The Wrestling 101 Match #7
Gran Hamada, Gran Naniwa, Masato Yakushiji, Super Delfin & Tiger Mask vs. Kaientai DX (Dick Togo, MEN’s Teioh, Shiryu, Shoichi Funaki & TAKA Michinoku)
Michinoku Pro Wrestling
Ryōgoku Sumo Hall
If there are two things I love, it’s eating and watching wrestling.
And one thing I love about both of these activities is when someone decides to combine familiar flavors into an unfamiliar pairing and make something entirely new.
This is not to say I don’t love a homestyle plate of southern barbecue or a perfectly executed southern tag-team match, because god, I absolutely do love those things. But if you’ve got a Korean taco stand at your artisan food court or a Heyman-Baba stew going at your Ring of Honor show, I’m absolutely going to get in line and grab a plate. And even if the end product isn’t quite as good as a traditional taco or a straightforward bibimbap, I’m going to take great pleasure in swishing it around my mouth, pausing for a moment, and telling my date between bites, “You should try this…it’s interesting.”
The 10-man tag-team match I’m reviewing today is known as one of the early exemplars of the fusion style of wrestling known as lucharesu, which blends the acrobatics, grand gestures, and fast-paced choreography of Mexican lucha libre with the hard strikes, big slams, and escalating drama associated with Japanese puroresu. If you’re a Serious Wrestling Fan, you know lucharesu as the house style of the Dragongate promotion in Japan.
If you were my date at the Queens Night Market and we stopped at the tent selling “Gran Hamada, Gran Naniwa, Masato Yakushiji, Super Delfin & Tiger Mask vs. Kaientai DX (Dick Togo, MEN’s Teioh, Shiryu, Shoichi Funaki & TAKA Michinoku),” I’d take a couple of bites, turn to you, and say “Hey, this is pretty good!… You really should try it.” And then I’d take another bite, scrunch my face a little bit, and say, “You know, it’s a little heavier on the lucha flavor than I’d like, but it’s still pretty good. I mean, it’s definitely interesting.”
Now that I’m done testing my ability to execute an extended metaphor, I have a dirty little secret to confess: I don’t really enjoy watching lucha libre.
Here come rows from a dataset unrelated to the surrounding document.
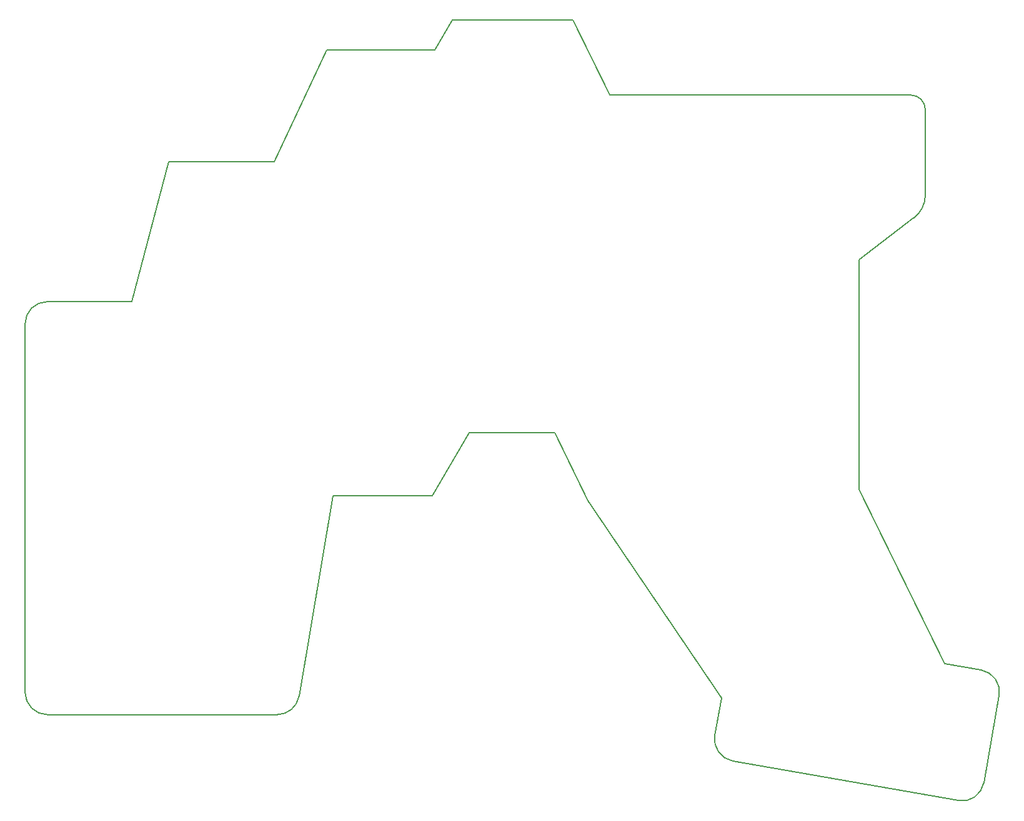
<source format=gbr>
%TF.GenerationSoftware,KiCad,Pcbnew,5.1.10*%
%TF.CreationDate,2021-09-27T15:43:44+02:00*%
%TF.ProjectId,pinkytyl_v2,70696e6b-7974-4796-9c5f-76322e6b6963,rev?*%
%TF.SameCoordinates,Original*%
%TF.FileFunction,Profile,NP*%
%FSLAX46Y46*%
G04 Gerber Fmt 4.6, Leading zero omitted, Abs format (unit mm)*
G04 Created by KiCad (PCBNEW 5.1.10) date 2021-09-27 15:43:44*
%MOMM*%
%LPD*%
G01*
G04 APERTURE LIST*
%TA.AperFunction,Profile*%
%ADD10C,0.200000*%
%TD*%
G04 APERTURE END LIST*
D10*
X130716898Y-92180109D02*
X125716898Y-100724303D01*
X73570000Y-130380000D02*
G75*
G02*
X70570000Y-127380000I0J3000000D01*
G01*
X197002557Y-142052876D02*
X166473516Y-136669782D01*
X164040038Y-133194415D02*
X164941193Y-128083709D01*
X107682736Y-127878766D02*
G75*
G02*
X104724488Y-130380000I-2958248J498766D01*
G01*
X183569999Y-68667201D02*
X183569999Y-99887324D01*
X112261024Y-100724303D02*
X107682737Y-127878765D01*
X126056470Y-40224303D02*
X128423102Y-36180109D01*
X202561703Y-127801704D02*
X200477924Y-139619397D01*
X192569999Y-59865548D02*
G75*
G02*
X190984209Y-63054841I-4000000J0D01*
G01*
X166473517Y-136669782D02*
G75*
G02*
X164040038Y-133194415I520944J2954423D01*
G01*
X146836311Y-101361229D02*
X142324408Y-92180109D01*
X142324408Y-92180109D02*
X130716898Y-92180109D01*
X111410777Y-40224303D02*
X126056470Y-40224303D01*
X190984209Y-63054841D02*
X183569999Y-68667201D01*
X90028223Y-55380001D02*
X104299231Y-55380001D01*
X195216623Y-123460289D02*
X200128224Y-124326336D01*
X183569999Y-99887324D02*
X195216623Y-123460289D01*
X104299231Y-55380001D02*
X111410777Y-40224303D01*
X70570000Y-77380001D02*
G75*
G02*
X73570000Y-74380001I3000000J0D01*
G01*
X192569999Y-48354440D02*
X192569999Y-59865548D01*
X190569999Y-46354440D02*
G75*
G02*
X192569999Y-48354440I0J-2000000D01*
G01*
X164941193Y-128083709D02*
X146836311Y-101361229D01*
X70570000Y-127380000D02*
X70570000Y-77380001D01*
X149815593Y-46354440D02*
X190569999Y-46354440D01*
X128423102Y-36180109D02*
X144815593Y-36180109D01*
X104724488Y-130380000D02*
X73570000Y-130380000D01*
X125716898Y-100724303D02*
X112261024Y-100724303D01*
X144815593Y-36180109D02*
X149815593Y-46354440D01*
X85028223Y-74380001D02*
X90028223Y-55380001D01*
X200477924Y-139619397D02*
G75*
G02*
X197002557Y-142052876I-2954423J520944D01*
G01*
X73570000Y-74380001D02*
X85028223Y-74380001D01*
X200128223Y-124326336D02*
G75*
G02*
X202561703Y-127801704I-520944J-2954424D01*
G01*
M02*

</source>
To clarify: I love watching luchadors like Rey Mysterio and Ricky Marvin wrestle in other countries where they’ve fused the lucha style with Japanese or U.S. American elements. I’m fascinated by the role of lucha in Mexican culture, and taking in the vibes at Arena Mexico is absolutely on my bucket list as a wrestling fan. And if I’m talking to a cultured non-fan at a party, YOU KNOW I’m going to “yes-and” when they talk about going to lucha in Mexico or reading a magazine profile of an exótico. This way, I come off as “quirky and interesting” and not “a weird virgin who’s talking your ear off about how it’s kind of annoying that every match is 2-out-of-3-falls.”
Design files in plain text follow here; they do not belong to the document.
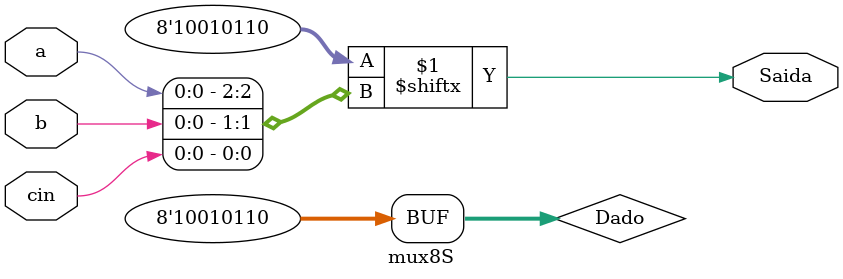
<source format=sv>
module mux8S(
input a,
input b,
input cin,
output Saida
);
logic [7:0] Dado;
assign Dado[0] = 0;
assign Dado[1] = 1;
assign Dado[2] = 1;
assign Dado[3] = 0;
assign Dado[4] = 1;
assign Dado[5] = 0;
assign Dado[6] = 0;
assign Dado[7] = 1;
assign Saida = Dado[{a, b, cin}];
endmodule
</source>
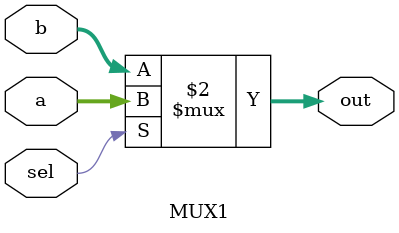
<source format=v>
`timescale 1ns / 1ps


module MUX1(
    input [31:0] a,
    input [31:0] b,
    output [31:0] out,
    input sel
    );
    
    assign out = (sel == 1) ? a : b;
    
endmodule

</source>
But actually, sitting down and watching a CMLL show on my computer? Hasn’t clicked for me yet. I’ve never really understood the internal logic of pure lucha libre, and I’ve found the pacing extremely frustrating every time I’ve tried to dig in. All these rolling arm drags and head scissors don’t look like they hurt much, and other moves do look like they hurt but don’t seem to cause much damage or lead directly to pinfalls. The matches I’ve seen have generally ended in ways that felt abrupt and unsatisfying to me. Hopefully, the lucha matches I see in this series will change my mind—I really want to love it.
Anyway, the first half of this match was filled with a lot of the stuff I don’t like about lucha: tons of spinny arm drags and head scissors that don’t seem to alter the course of the match narrative, guys streaming in and out of the ring without making much of an impact. Everything is happening all the time, but nothing is really happening, you know?
This one really picked up for me when the heel team of Kaientai DX gained extended control of the match, which they used to do some classic lucha heel antics. They rip at Tiger’s mask, beat up on Gran Naniwa, and they do one of those spots where two guys stretch an opponent, and then a third guy stands on his teammates’ shoulders to make a pyramid, which I always love. The rudo behavior gave the match more story and stakes, and I started to feel invested, even though the bad guys were by and large, much cooler and more interesting than the good guys.
The match hit another gear shortly after, transitioning into a frenetic finishing stretch that brings to mind one of its spiritual successors: the famous Dragon Gate trios match from 2006 Ring of Honor. There are stereo hurricanranas, synchronized suicide dives, tornado DDTs, stiff strikes, tombstones, and powerbombs. Death-defying dives, graceful flips, high-impact slams—the whole kitchen sink, executed flawlessly and at top speed. Crucially, this sequence was peppered with perfectly timed near falls that were just as convincing to me as they were to the live audience 16 years ago. By the end, I was sucked in, hooting and hollering in my little Astoria apartment. On the whole, this one was a pretty damn good time.
So go ahead, take a taste, and see what you think. Lucharesu might not be my favorite style of wrestling, but I’m really glad I tried it.